Evidence of civil society involvement in developing family planning/reproductive health policies
Evidence exists in demonstrating the involvement at national and subnational levels of individuals and groups from civil society in developing family planning (FP)/reproductive health (RH) policies.
Individuals and groups should be identified in advance and key informants interviewed using a standardized questionnaire or assessment tool that measures level of involvement as assisting or actively engaging in policy dialogue, planning, and/or advocacy. A third party review of project records, reports, action plans, newspaper articles and published statements and speeches is recommended.
Project records; quarterly reports; action plans; interviews with key informants; newspaper articles; published statements; speeches; meeting minutes.
This indicator can be used to identify the existence, types, and levels of civil society participation and advocacy in FP/RH policy development. A number of factors influence the planning and implementation of policy including the nature of the policy process, the actors involved in the process, and the context in which the policy is designed and must be implemented. The motivation, flow of information, and balance of power among civil society and public stakeholders influences policy development. In addition, involvement of civil society early in the process improves the likelihood of success. For example, civil society groups are well-suited to participate in much needed advocacy for policy issues, adapt policy strategies to reach under-served populations, and monitor program accountability.

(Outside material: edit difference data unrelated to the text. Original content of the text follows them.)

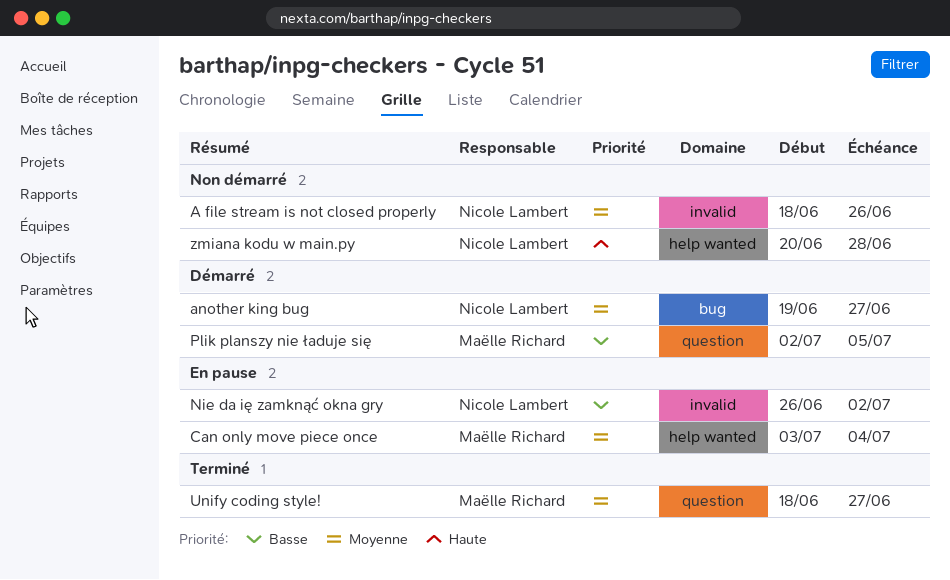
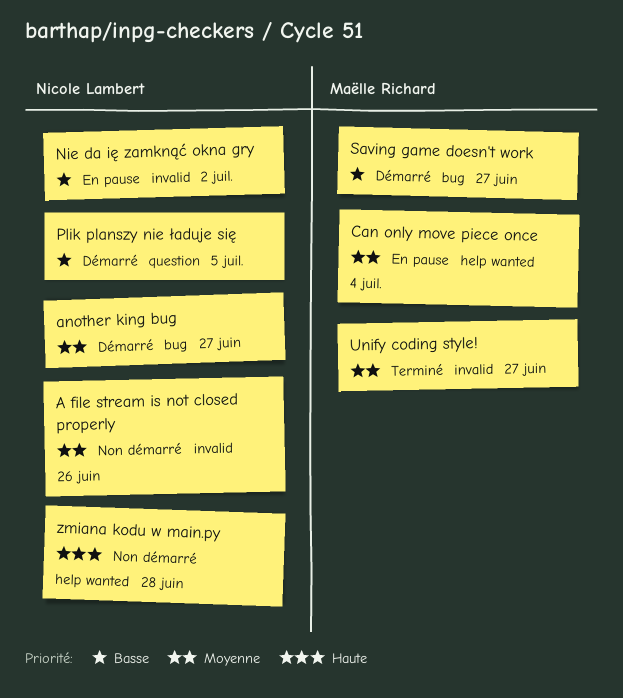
Plik planszy nie ładuje się, owner: Maëlle Richard -> Nicole Lambert
Saving game doesn't work: none -> present
Unify coding style!, label: question -> invalid

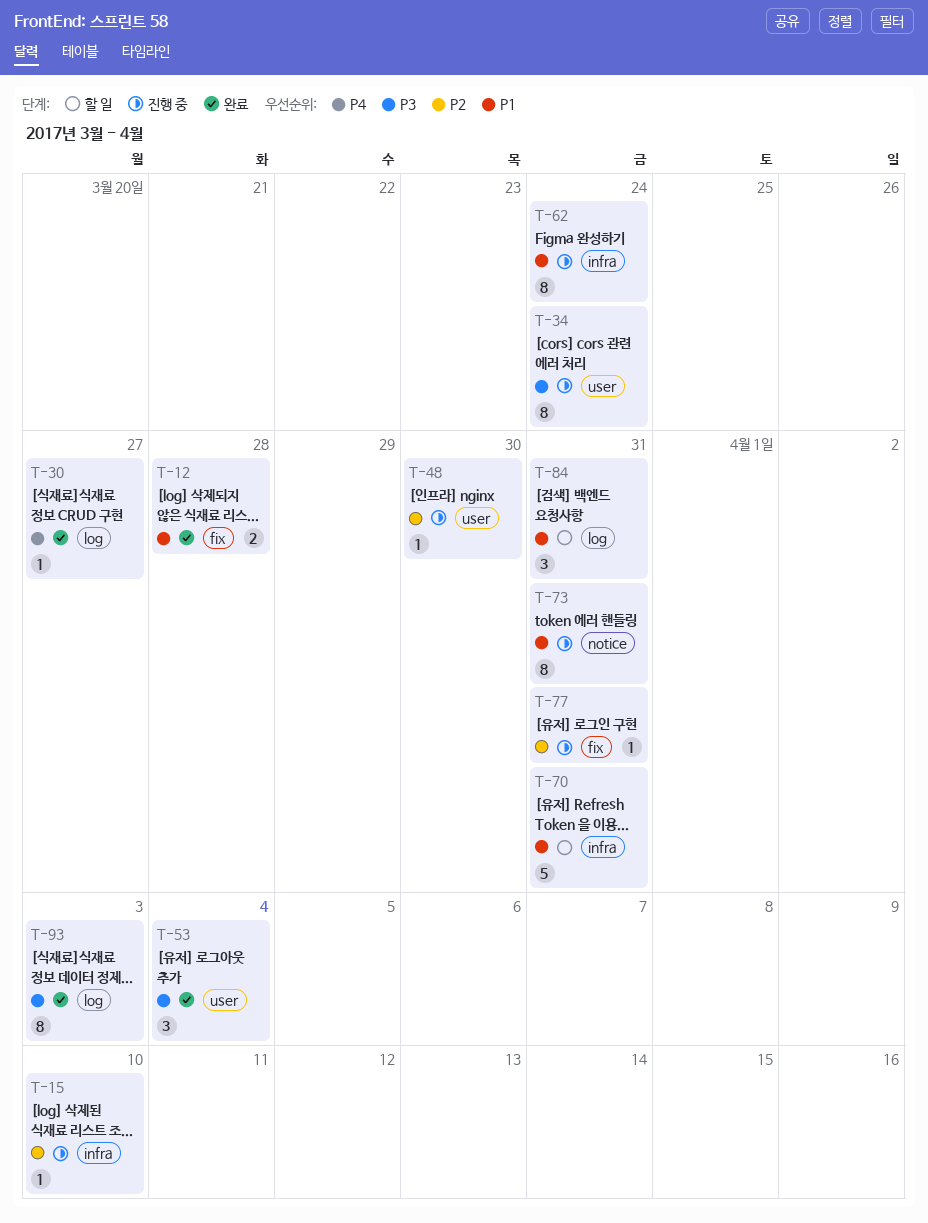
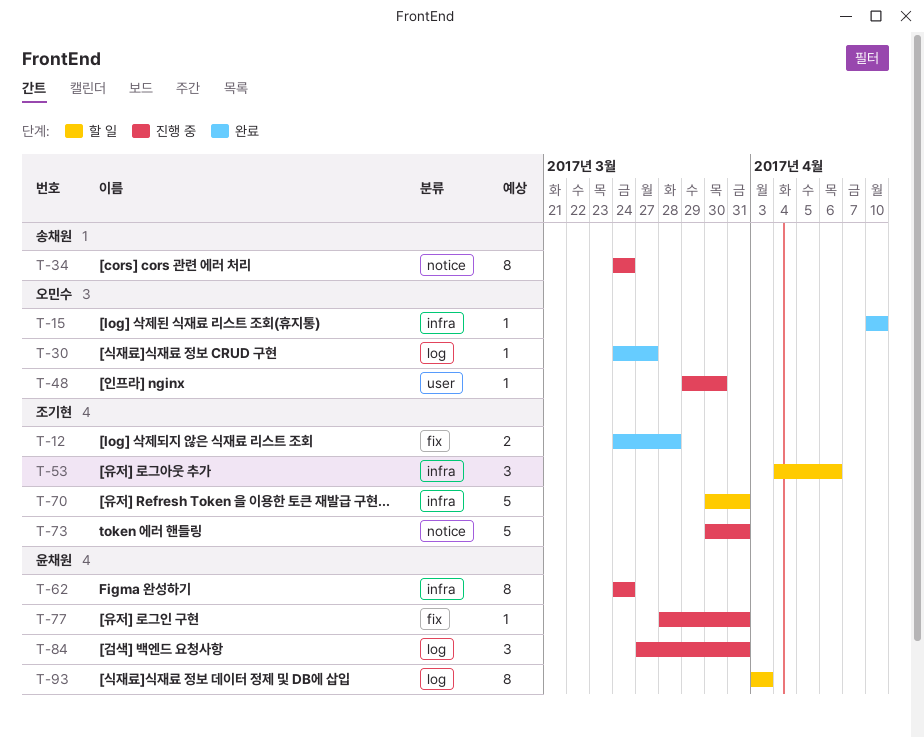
T-15, status: 진행 중 -> 완료
T-34, label: user -> notice
T-53, status: 완료 -> 할 일
T-53, label: user -> infra
T-53, due: Apr 4 -> Apr 6
T-73, estimate: 8 -> 5
T-84, status: 할 일 -> 진행 중
T-93, status: 완료 -> 할 일

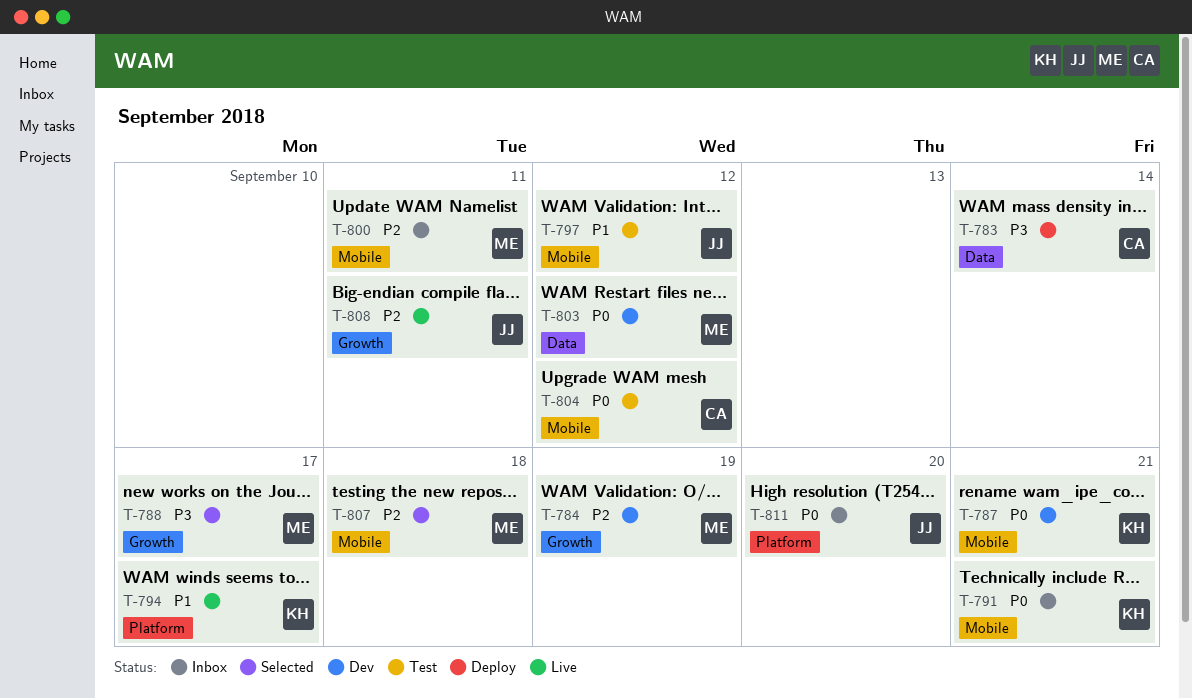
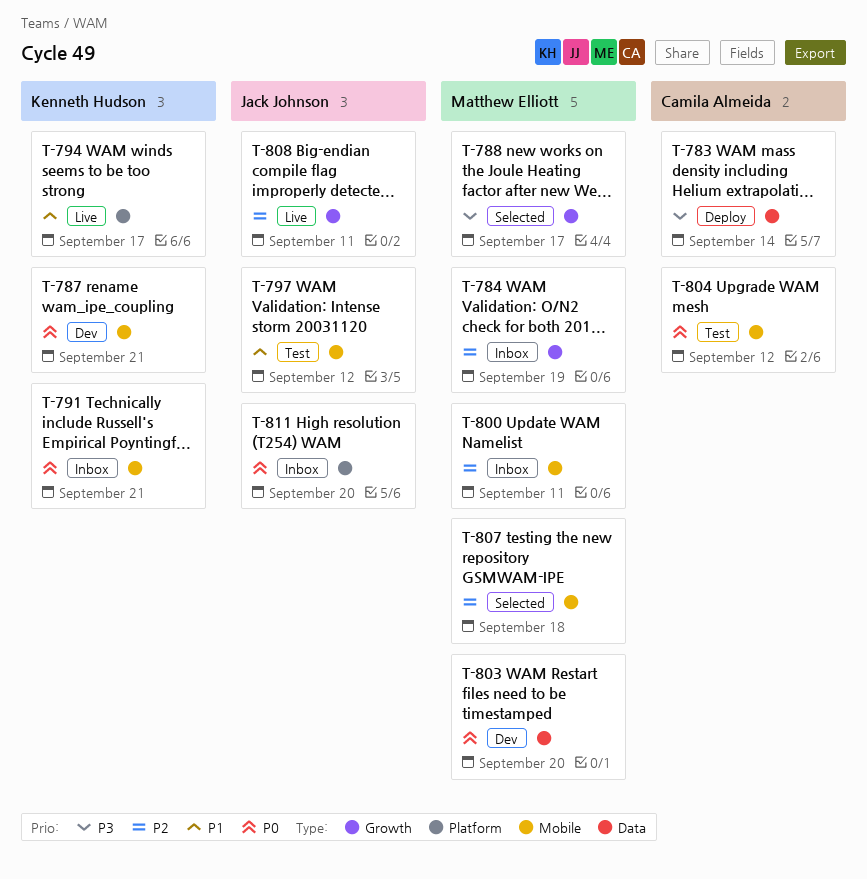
T-784, status: Dev -> Inbox
T-803, due: Sep 12 -> Sep 20

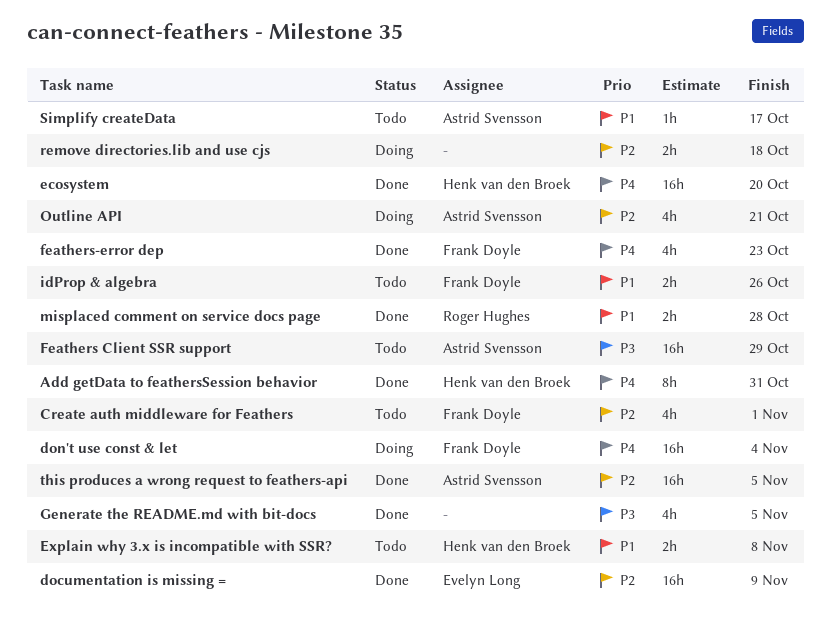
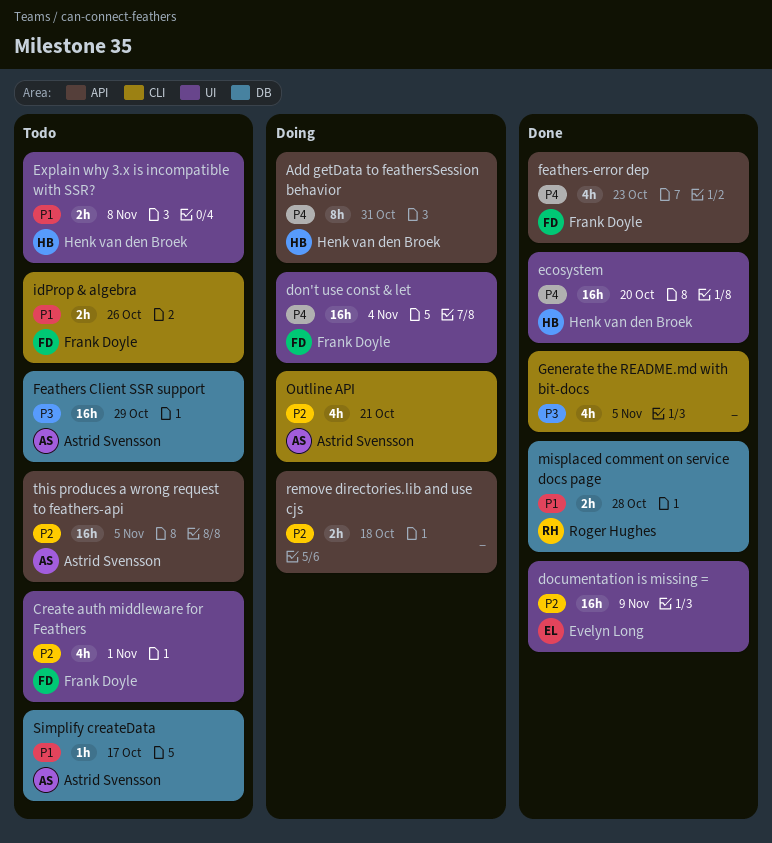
Add getData to feathersSession behavior, status: Done -> Doing
this produces a wrong request to feathers-api, status: Done -> Todo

While policy formulation is being increasingly recognized as requiring a multisectoral approach, involvement of civil society groups may not continue during implementation. This indicator does not extend beyond the policy development stage and additional indicators are needed to measure continued levels of civil society participation during the implementation phase. Thus, an important follow-up indicator would be Evidence of civil society participation in monitoring the implementation of family planning/reproductive health policies.
National RH policies may affect subpopulations differently and women and girls constitute an especially vulnerable population if gender equality measures are not built into the policies and resulting initiatives and programs. Women and girls can face barriers to RH services and information that are intensified by cultural gender norms. Government and policy leaders need to include women and women’s groups as stakeholders in the policy development process, while making gender equality central to policy decisions, program design and implementation.